I implemented a single-producer-single-consumer lock-free Circular Buffer. The reference implementation is the one at: http://home.comcast.net/~lang.dennis/code/ring/ring.html (the Base-line implementation, the first listing from top).
EDIT: For reference the original code:
template <class T, size_t RingSize>
class RingBuffer
{
public:
RingBuffer(size_t size = 100)
: m_size(size), m_buffer(new T[size]), m_rIndex(0), m_wIndex(0)
{ assert(size > 1 && m_buffer != NULL); }
~RingBuffer()
{ delete [] m_buffer; };
size_t Next(size_t n) const
{ return (n+1)%m_size; }
bool Empty() const
{ return (m_rIndex == m_wIndex); }
bool Full() const
{ return (Next(m_wIndex) == m_rIndex); }
bool Put(const T& value)
{
if (Full())
return false;
m_buffer[m_wIndex] = value;
m_wIndex = Next(m_wIndex);
return true;
}
bool Get(T& value)
{
if (Empty())
return false;
value = m_buffer[m_rIndex];
m_rIndex = Next(m_rIndex);
return true;
}
private:
T* m_buffer;
size_t m_size;
// volatile is only used to keep compiler from placing values in registers.
// volatile does NOT make the index thread safe.
volatile size_t m_rIndex;
volatile size_t m_wIndex;
};
Mod: I store read and write indices in local variables and use only the local variables in expressions. I update them before returning from the functions (get and put).
For clarity the get function:
bool Get(T& value)
{
size_t w=m_wIndex;
size_t r=m_rIndex;
if (Empty(w,r))
return false;
value = m_buffer[r];
//just in case the compiler decides to be extra smart
compilerbarrier();
m_rIndex = Next(r);
return true;
}
Then, I created separate producer and consumer threads:
Producer Thread loop:
uint64_t i = 0;
while (i <= LOOPS) {
if (buf.put(i)) {
i += 1;
}
}
consumerthread.join(); //pseudocode: wait for the consumer to finish
Consumer Thread Loop:
uint64_t i=0;
while (i < LOOPS) {
buf.get(i);
}
Producer puts integers [0, LOOPS] into the buffer and the consumer gets them one at a time from the buffer until it finally gets the integer value LOOPS, and the consumer loop terminates. Please note that size of the buffer is much smaller than LOOPS.
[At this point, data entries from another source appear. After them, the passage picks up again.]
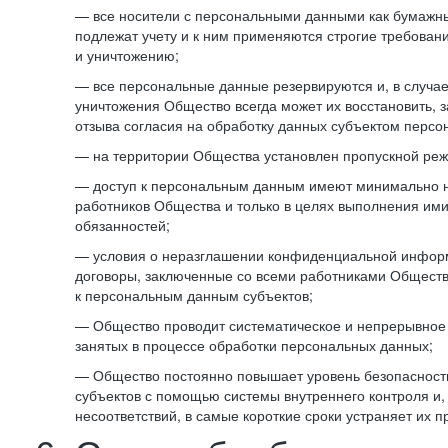
— все носители с персональными данными как бумажные
подлежат учету и к ним применяются строгие требован
и уничтожению;
— все персональные данные резервируются и, в случа
уничтожения Общество всегда может их восстановить, 
отзыва согласия на обработку данных субъектом персо
— на территории Общества установлен пропускной реж
— доступ к персональным данным имеют минимально 
работников Общества и только в целях выполнения им
обязанностей;
— условия о неразглашении конфиденциальной инфор
договоры, заключенные со всеми работниками Общест
к персональным данным субъектов;
— Общество проводит систематическое и непрерывное 
занятых в процессе обработки персональных данных;
— Общество постоянно повышает уровень безопасност
субъектов с помощью системы внутреннего контроля и,
несоответствий, в самые короткие сроки устраняет их п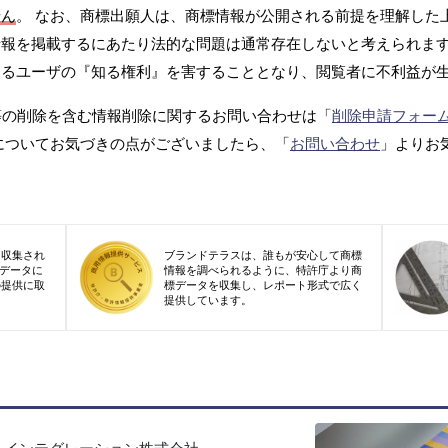
せん
。 なお、商標出願人は、商標情報が公開される前提を理解した
報を掲載するにあたり法的な問題は通常存在しないと考えられます
するユーザの『知る権利』を害することとなり、閲覧者に不利益が
等の削除を含む情報削除に関するお問い合わせは「
削除申請フォー
についてお気づきの点がございましたら、「
お問い合わせ
」よりお
り収集され
ブランドテラスは、誰もが安心して商標
標データに
情報を調べられるように、特許庁より商
の提供に取
標データを収集し、レポート形式で広く
提供しています。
If I keep the volatile keyword on for the read and write indices whole thing Works like a charm. The Consumer loop terminates and the producer returns.
But, if I remove the volatile keyword then the consumer never returns.
Strangely enough, This consumer loop terminates:
uint64_t i=0;
while (i < LOOPS) {
buf.get(i);
fprintf(stderr,"%lu\n",i);
}
And this one terminates as well:
uint64_t i=0, j=0;
while (j < LOOPS) {
if(buf.get(i)) {
j=i;
}
}
What is happening? I compiled the code using gcc 4.8.4 with -O3 flag set on a 64-bit intel (i3) machine running Ubuntu.
Since the issue only occurs when you remove volatile
, the issue is most likely caused by a compiler optimization that optimizes away reads of m_wIndex in the reader thread. The compiler thinks it knows everything that might change that value so there is no reason to read it from memory more than once.
Adding a call to fprintf defeats this optimization because it's possible that fprintf might modify that variable.
Adding j
made your code more complicated and also seems to defeat the optimization.